Mi fermo perché i bambini e le bambine sono uscite dall’aula, da quella forma di indifferenza protettiva, e sono con me in quel paesaggio. Tengo per mano Angelica, ci aggiriamo tra palazzi rasi al suolo che hanno disperso gli oggetti della quotidianità e abbiamo ripreso le espressioni di chi sa immaginare, immedesimarsi, capire che potremmo trovarci in tutt’altro luogo sicuro, ma la guerra impedisce di dimenticare e di essere felici. Lasciamo così le nostre orme pacifiche sulla neve sporca. Siamo anche noi in guerra, ci difendiamo in modo non violento. Angelica ha alzato le mani e anche noi la seguiamo per fermare i mezzi che trasportano armi, alziamo sacchi di sabbia per costruire barricate e impedire il passaggio dei blindati. Angelica ha le lacrime agli occhi ma avanza con movimenti calmi e lucidi verso una fila di carrarmati, e non potremmo in nessun caso lasciarla sola. Si uniscono a noi padri e madri soldati, e ognuno di loro porta un bambino o una bambina aggrappati alle spalle, e riempiono le fila anche i piccoli delle nostre case, delle nostre scuole, a piedi nudi nella neve. Io con i miei bambini e bambine avanzo in riga tagliando la strada ma di colpo si ferma tutto. Un elicottero ci sorvola, da terra è partito un missile che lo fa esplodere nell’aria. In un attimo braccia, gambe, testa di uno o più uomini si saranno maciullati, allora ci dirigiamo lì a raccogliere i pezzi, a ricomporre quei corpi per mostrarli ancora un’ultima volta. Attraversiamo un campo di neve e non ci lasciamo confondere dalle sirene di Ulisse, che ripetono con la voce della guerra: non c’è tempo da perdere, quelli sono nemici russi; è giusto che i processi siano sommari e le verità siano secretate perché minaccerebbero i fragili equilibri che tengono insieme il mondo. Secretare, secretare sempre di più, tanto da continuare a coltivare illusioni, a placare i visionari, i passionari…

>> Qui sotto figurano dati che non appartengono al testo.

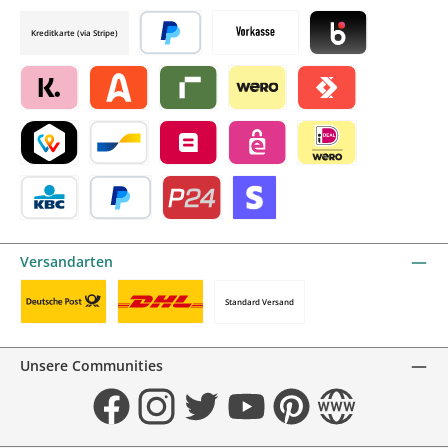
Credit card by mollie
Kreditkarte (via Stripe)
Später bezahlen
Vorkasse
Blik by mollie
Klarna by mollie
Alma by mollie
Riverty by mollie
Wero
Satispay by mollie
TWINT by mollie
Bancontact by mollie
Belfius by mollie
eps by mollie
iDEAL by mollie
KBC/CBC Payment Button by mollie
PayPal
Przelewy24 by mollie
Online zahlen
Versandarten
Standard Versand
Benutzerdefiniertes Bild 1
Benutzerdefiniertes Bild 2
Unsere Communities
Facebook
Instagram
Twitter
YouTube
Pinterest
Website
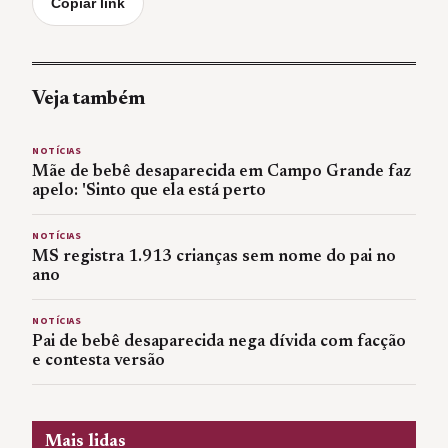
Copiar link
Veja também
NOTÍCIAS
Mãe de bebê desaparecida em Campo Grande faz
apelo: 'Sinto que ela está perto
NOTÍCIAS
MS registra 1.913 crianças sem nome do pai no
ano
NOTÍCIAS
Pai de bebê desaparecida nega dívida com facção
e contesta versão
Mais lidas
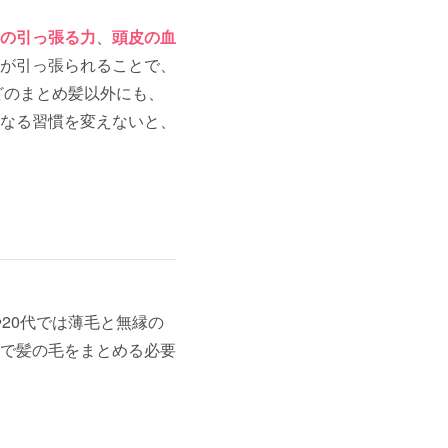
の引っ張る力
、
頭皮の血
が引っ張られることで、
どのまとめ髪以外にも、
なる習慣を変えないと、
20代では薄毛と無縁の
で髪の毛をまとめる必要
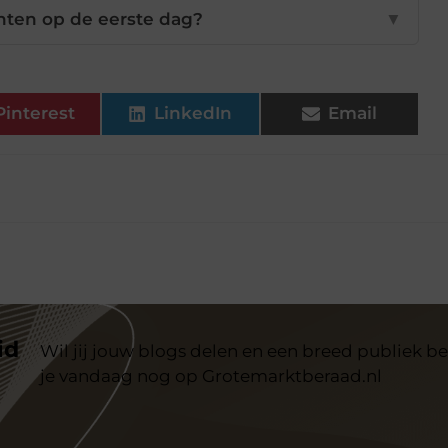
hten op de eerste dag?
▼
Pinterest
LinkedIn
Email
id
Wil jij jouw blogs delen en een breed publiek be
je vandaag nog op Grotemarktberaad.nl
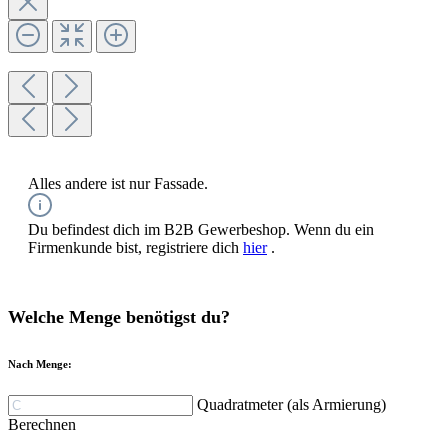
Alles andere ist nur Fassade.
Du befindest dich im B2B Gewerbeshop. Wenn du ein
Firmenkunde bist, registriere dich
hier
.
Welche Menge benötigst du?
Nach Menge:
Quadratmeter (als Armierung)
Berechnen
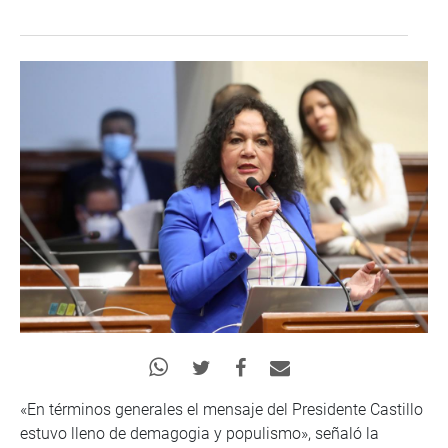
«En términos generales el mensaje del Presidente Castillo
estuvo lleno de demagogia y populismo», señaló la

È allora che Angelica alza lo sguardo verso l’alto, si asciuga le lacrime e questa volta grida: – State dimenticando che le passioni sono anche la fonte delle nostre gioie! E diteci almeno: quanti morti dobbiamo contare?  

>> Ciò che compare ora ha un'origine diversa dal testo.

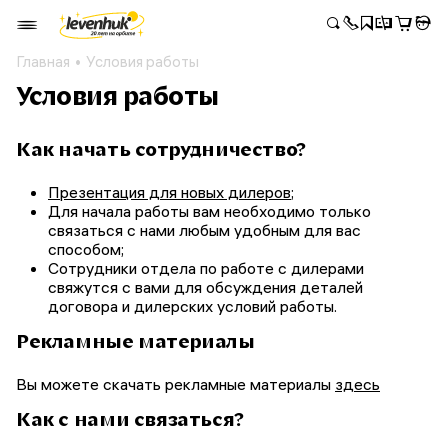
Главная
Условия работы
Условия работы
Как начать сотрудничество?
Презентация для новых дилеров
;
Для начала работы вам необходимо только
связаться с нами любым удобным для вас
способом;
Сотрудники отдела по работе с дилерами
свяжутся с вами для обсуждения деталей
договора и дилерских условий работы.
Рекламные материалы
Вы можете скачать рекламные материалы
здесь
Как с нами связаться?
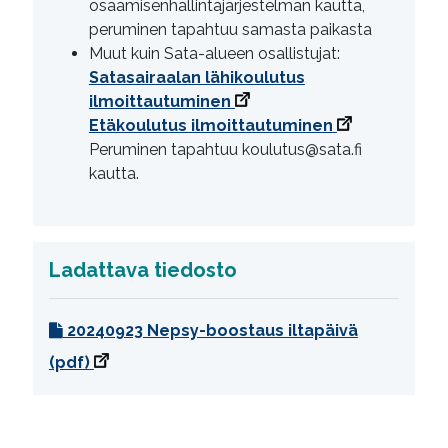
osaamisenhallintajärjestelmän kautta,
peruminen tapahtuu samasta paikasta
Muut kuin Sata-alueen osallistujat:
Satasairaalan lähikoulutus
ilmoittautuminen
Etäkoulutus ilmoittautuminen
Peruminen tapahtuu koulutus@sata.fi
kautta.
Ladattava tiedosto
20240923 Nepsy-boostaus iltapäivä
(pdf)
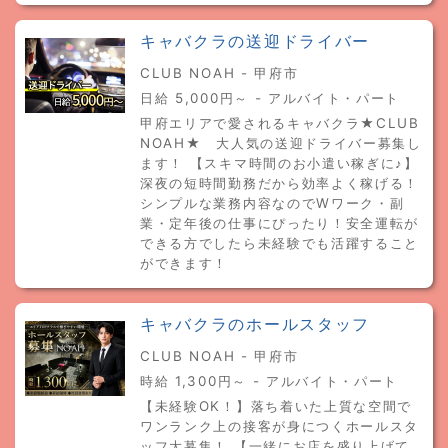
キャバクラの送迎ドライバー
CLUB NOAH - 甲府市
日給 5,000円～ - アルバイト・パート
甲府エリアで愛されるキャバクラ★CLUB
NOAH★ 大人気の送迎ドライバー募集し
ます！ 【スキマ時間のお小遣い稼ぎに♪】
深夜の短時間勤務だから効率よく稼げる！
シンプルな業務内容なのでWワーク・副
業・定年後の仕事にぴったり！安全運転が
できる方でしたら未経験でも活躍すること
ができます！
キャバクラのホールスタッフ
CLUB NOAH - 甲府市
時給 1,300円～ - アルバイト・パート
【未経験OK！】落ち着いた上質な空間で
ワンランク上の接客が身につくホールスタ
ッフ大募集！ 【一緒にお店を盛り上げて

Le sorrido per questo primo ponte che aveva costruito perché non entreremo tra i narcotizzati, gli indifferenti, anche se lavoreranno per posizionarci sulla strada della rassegnazione dove si dice si viva più a lungo. Adesso i due corpi sono stati ricomposti sulla neve dalle mani gelide dei bambini. Erano russi.

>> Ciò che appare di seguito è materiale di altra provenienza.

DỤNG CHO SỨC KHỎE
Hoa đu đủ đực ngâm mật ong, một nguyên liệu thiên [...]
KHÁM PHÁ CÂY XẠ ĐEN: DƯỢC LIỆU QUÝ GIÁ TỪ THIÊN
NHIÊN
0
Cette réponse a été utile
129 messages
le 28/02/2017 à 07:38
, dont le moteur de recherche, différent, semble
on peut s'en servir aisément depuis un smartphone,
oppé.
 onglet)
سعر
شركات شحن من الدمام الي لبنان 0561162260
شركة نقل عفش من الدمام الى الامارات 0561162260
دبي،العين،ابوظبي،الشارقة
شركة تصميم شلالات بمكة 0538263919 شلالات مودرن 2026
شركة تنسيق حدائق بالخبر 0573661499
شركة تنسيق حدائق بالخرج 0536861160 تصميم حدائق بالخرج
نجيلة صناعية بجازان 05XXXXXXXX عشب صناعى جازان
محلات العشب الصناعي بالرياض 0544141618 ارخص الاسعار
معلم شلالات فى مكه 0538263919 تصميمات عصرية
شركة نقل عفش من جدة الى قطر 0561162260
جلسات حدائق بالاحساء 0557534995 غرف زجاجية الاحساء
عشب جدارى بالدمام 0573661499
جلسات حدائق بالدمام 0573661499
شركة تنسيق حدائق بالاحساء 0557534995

Tra rassegnazione e guerra scelgo la resistenza non violenta. Tra il 1940 e il 1945 in Danimarca, gli abitanti di Copenaghen si risvegliarono con i soldati tedeschi nelle strade; il governo decise di non opporsi con le armi ma di subire l’occupazione, cercando di risparmiare al Paese danni maggiori. Si attivarono per contrastare lo sfruttamento e il dominio nazista sulla società con la disobbedienza civile, quella senza armi, sabotando obiettivi industriali, ferrovie… Ma se vuoi combattere nessuno te lo potrà impedire; se vuoi immolarti per la libertà ed eliminare la dittatura nessuno te lo potrà impedire…

Come si fa a ridare valore alla parola pace se concepiamo la guerra? Non basta contrapporre una bandiera arcobaleno per abolire tutte le bandiere del mondo. Proprio all’ombra delle bandiere si nasconde la guerra. Come si spiegheranno ai bambini le ragioni di tutti quei morti? Come faranno i sopravvissuti che hanno ucciso a riprendersi la vita insieme ai loro figli? Come si può zittire il boato delle bombe che ritorna nel sonno? Come si potrà resuscitare dalle macerie?

Non è possibile nessuna continuità con la guerra. Ma continuiamo a sperare in un nuovo inizio mentre le fabbriche continuano a costruire armi per il Medio Oriente, per l’Africa del Nord, per il Sudamerica, per l’Asia Sud-Orientale… E pure per noi stessi.

Intanto, amico Zombie, le risposte stanno volando nel vento, ma siamo ancora senza orecchie e ancora non sentiamo la gente piangere.